Speaking recently at the Hay Festival in the UK, biographer Richard Holmes attacked the “dangerous” division between the arts and the sciences, warning that the split could be fatal in the face of global warming. Fifty years ago the British novelist and scientist C P Snow gave a famous lecture, The Two Cultures, which pointed to a breakdown of communication between the sciences and the humanities. I was a young man at the time and can remember thinking it characterised my position adequately enough. I was reasonably well informed in literature, history and theology but had very sparse knowledge when it came to the sciences. I’ve tried over the years since to get better acquainted with the major themes of science, but it’s pretty well in the nature of things that there’s no easy path from the humanities to the sciences. Traffic the other way flows much more readily and many scientists are very much at home in both worlds.
“A good many times I have been present at gatherings of people who, by the standards of the traditional culture, are thought highly educated and who have with considerable gusto been expressing their incredulity at the illiteracy of scientists. Once or twice I have been provoked and have asked the company how many of them could describe the Second Law of Thermodynamics, the law of entropy. The response was cold: it was also negative. Yet I was asking something which is about the scientific equivalent of: ‘Have you read a work of Shakespeare’s?’ C.P. Snow
Richard Holmes urges us not to accept the notion of two cultures. We all have a duty to try to understand the scientific discoveries of the modern age. Incomprehension is not acceptable. He has followed his own advice. Last year he had a book published on 18th century scientists The Age of Wonder. Like many literary people he had always accepted that he knew nothing about science and initially wondered whether he would be able to explain it in his book. But he discovered many of the scientists wrote beautifully and, while it helped that there wasn’t too much maths involved, he was able to get a grasp of the subject — very successfully, to judge by the reviews.
Today the whole question has taken on a new urgency. He said in his address at Hay:
“The elephant in the room is what is happening to the planet, and it’s scientific people who can tell us why the ice caps are melting.
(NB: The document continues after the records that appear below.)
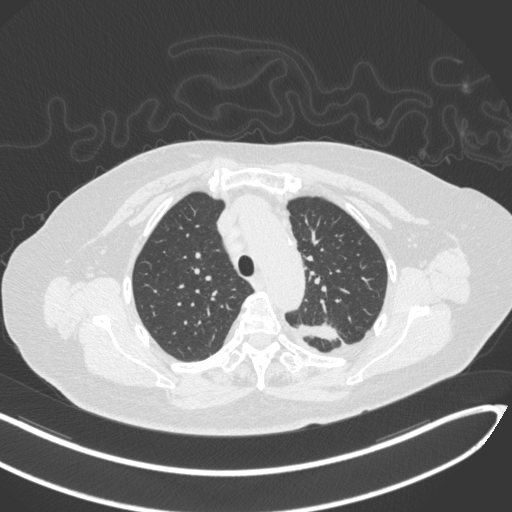
Chest CT, one axial slice; position 240 of 270 along the scan axis; lung window (W 1500 / L -600 HU); 1 mm slice thickness; 512 × 512 image matrix, field of view 400 × 400 mm. Female patient, age 76 years. From the clinical record (not read from this slice): clinical TNM (as recorded): T1c N0 M0.
Outlined on this slice (rectangle marked by the reading radiologist):
- lung tumour (recorded histology: adenocarcinoma): bounding box <298,320,340,348> (left, top, right, bottom; pixels)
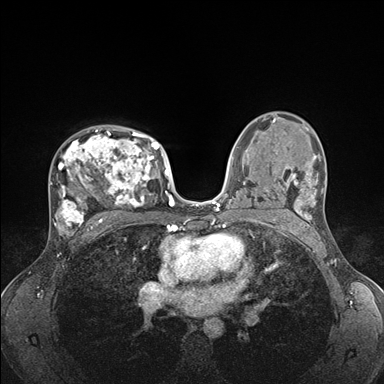
Breast MRI (dynamic contrast-enhanced), one axial slice; slice 105 of 176 in the series (ordered by position); dynamic contrast-enhanced series, time point 2 of 7 at this slice position (early post-contrast); 1.5 T; TE 1.5 ms, TR 4.1 ms; 1.1 mm slice thickness; 384 × 384 image matrix, field of view 320 × 320 mm. Female patient.
Structures marked on this image (semi-automatically segmented with operator editing):
- enhancing-tissue mask used for the functional tumour volume (all voxels passing the contrast-enhancement thresholds inside the analysis volume; usually the tumour): bounding box (x1, y1, x2, y2) in pixels: (52, 129, 176, 235)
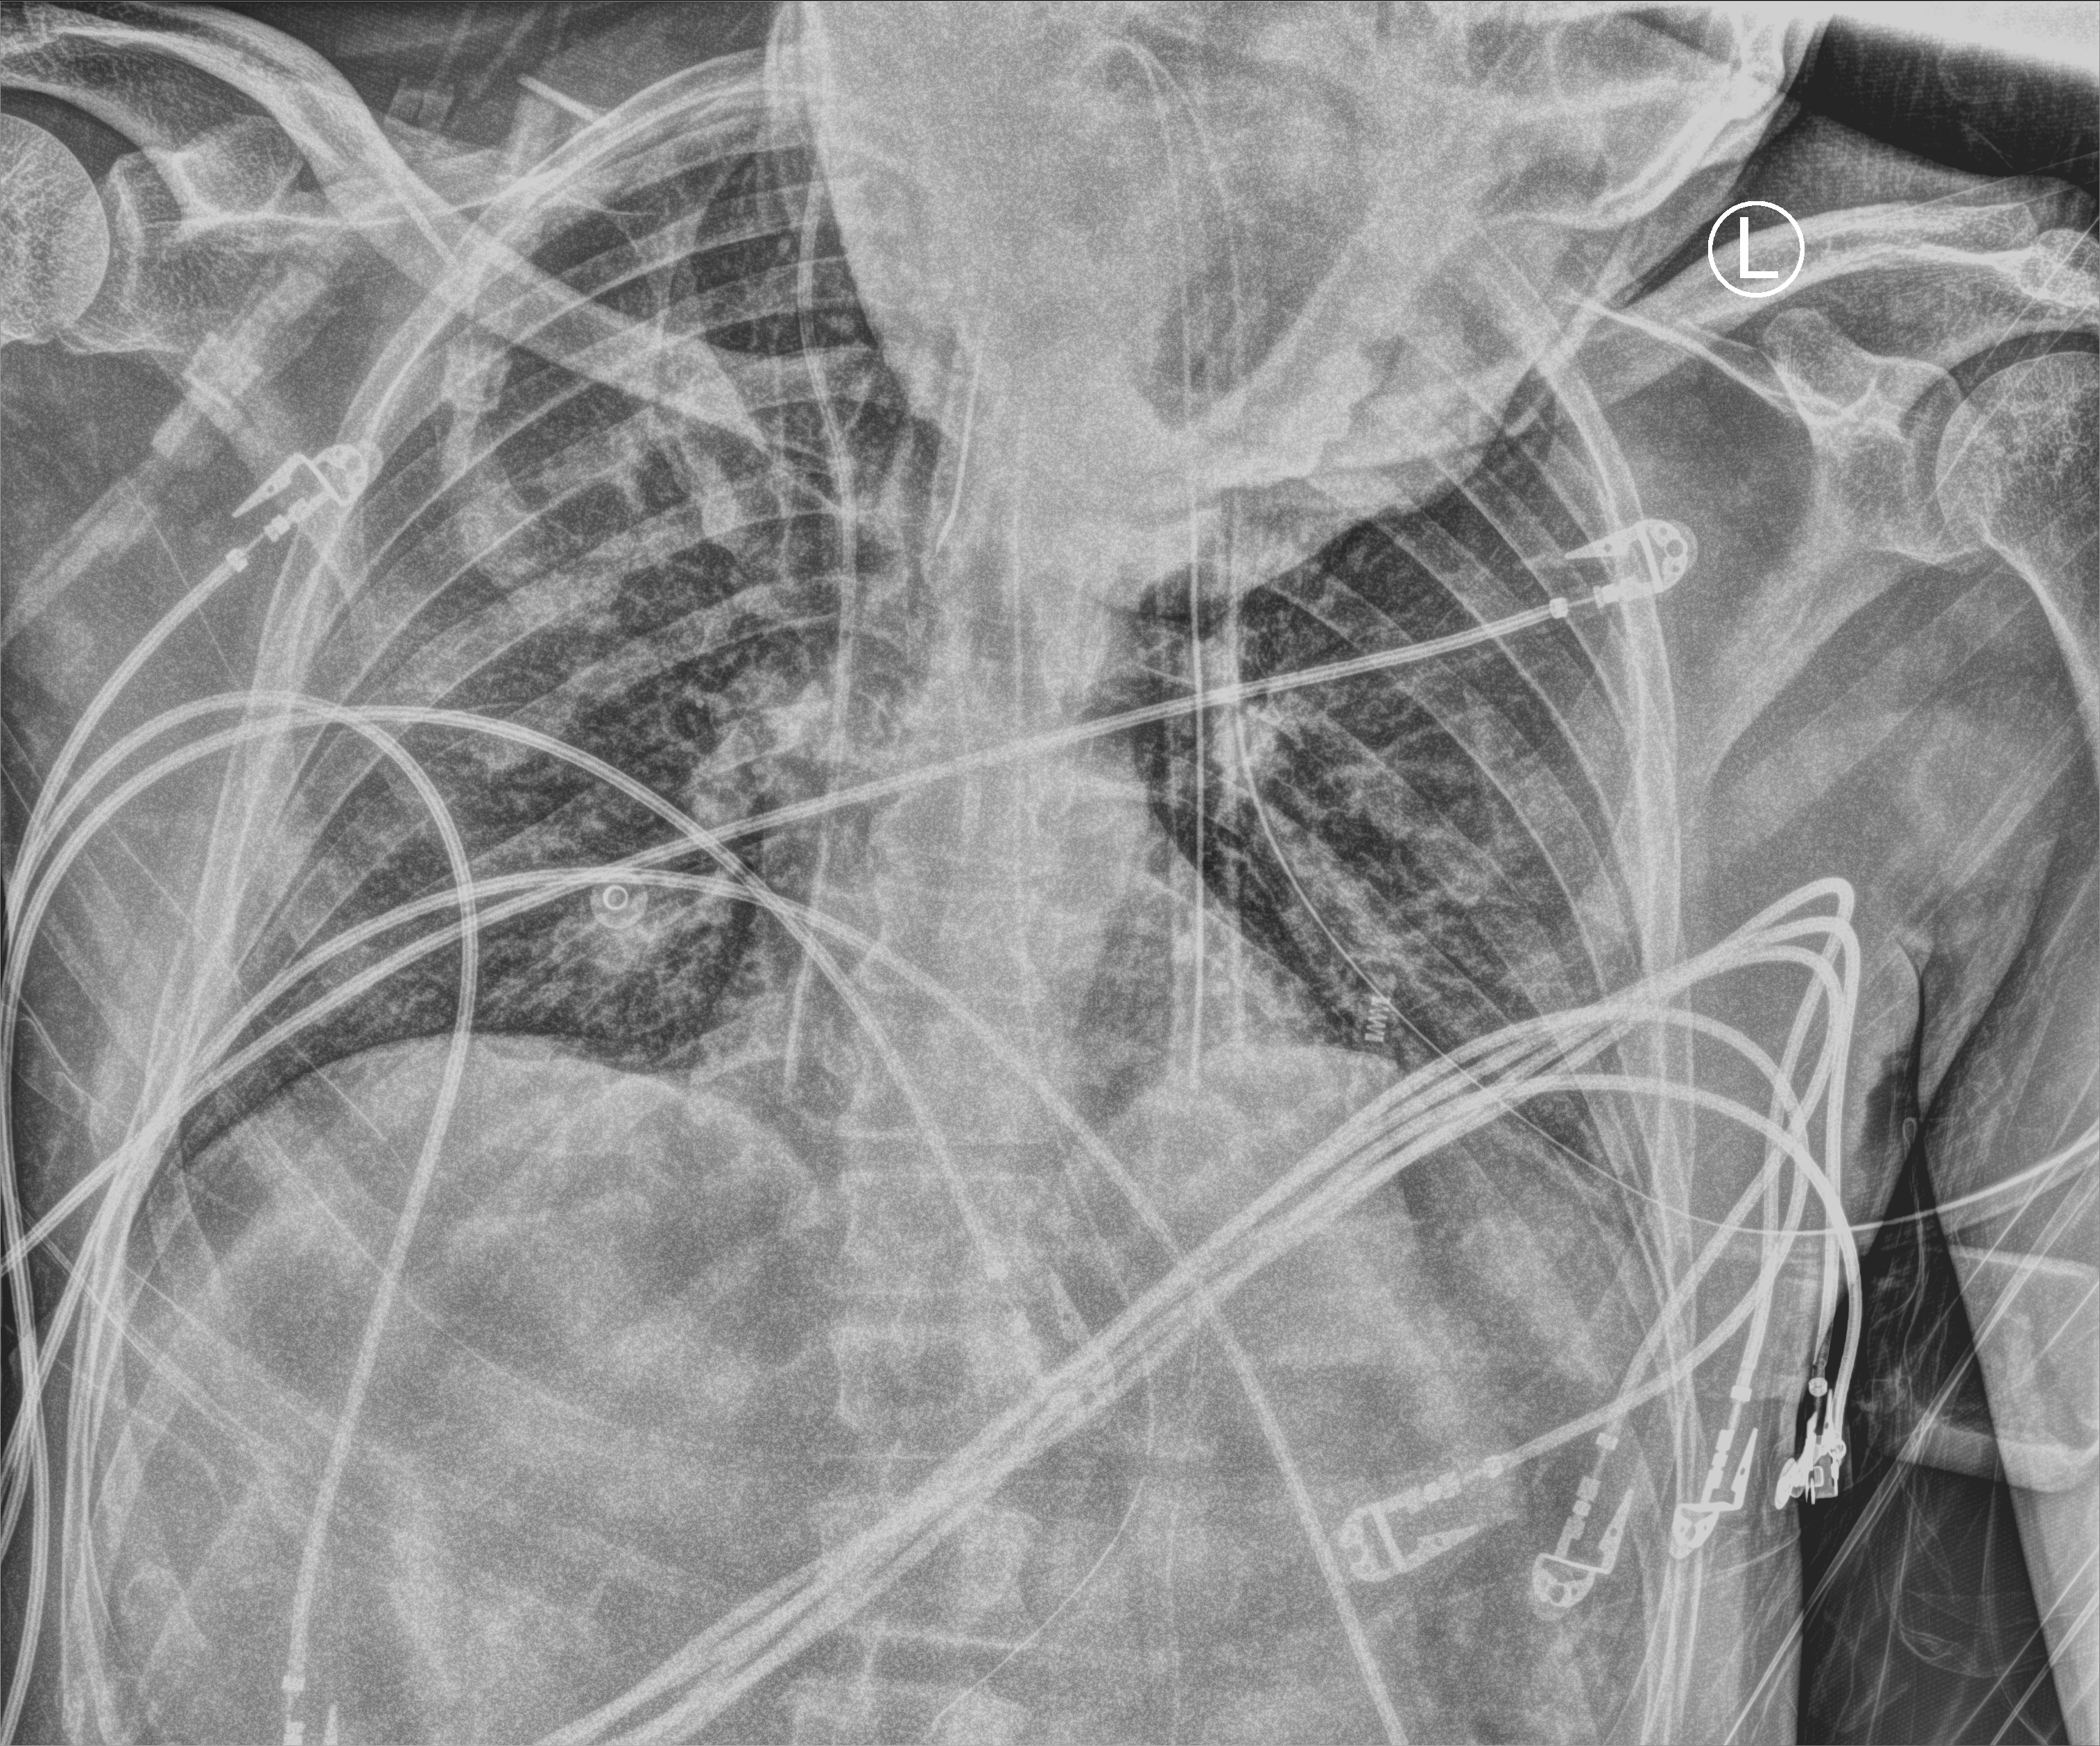
Chest X-ray (portable), anteroposterior (AP) projection. Patient hospitalised with COVID-19; male, aged 18–59 years.
From the hospital-stay record, not from the radiograph (when in the stay this image was taken is not recorded): mechanically ventilated during this hospital stay: yes.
It’s for all of us as citizens to understand science so proper decisions can be made. We need a complete understanding.”
Novelist Ian McEwan can be cited as a good example of writer who has always maintained a strong interest in science. It is reflected in the powerful article he wrote for the Guardian in November hailing Barack Obama as the only one likely to be able to unite humanity in the life-or-death struggle against climate change (covered at Hot Topic here). The article took extra strength from the understanding of climate science he drew on.
Holmes describes it as a two-way process. Science needs to be able to describe itself to us, and we need to understand and listen and read. Science is explaining itself to us, as I for one have readily been able to discover. One may always hope for more, but there is plenty already published and accessible, as many of the book reviews on Hot Topic attest. It seems to me that it’s the requirement of the rest of us to understand and listen and read that is not yet being adequately met. That really is a duty at least for those who aspire to political leadership, for the news media, and for anyone who takes their citizenship of the planet seriously.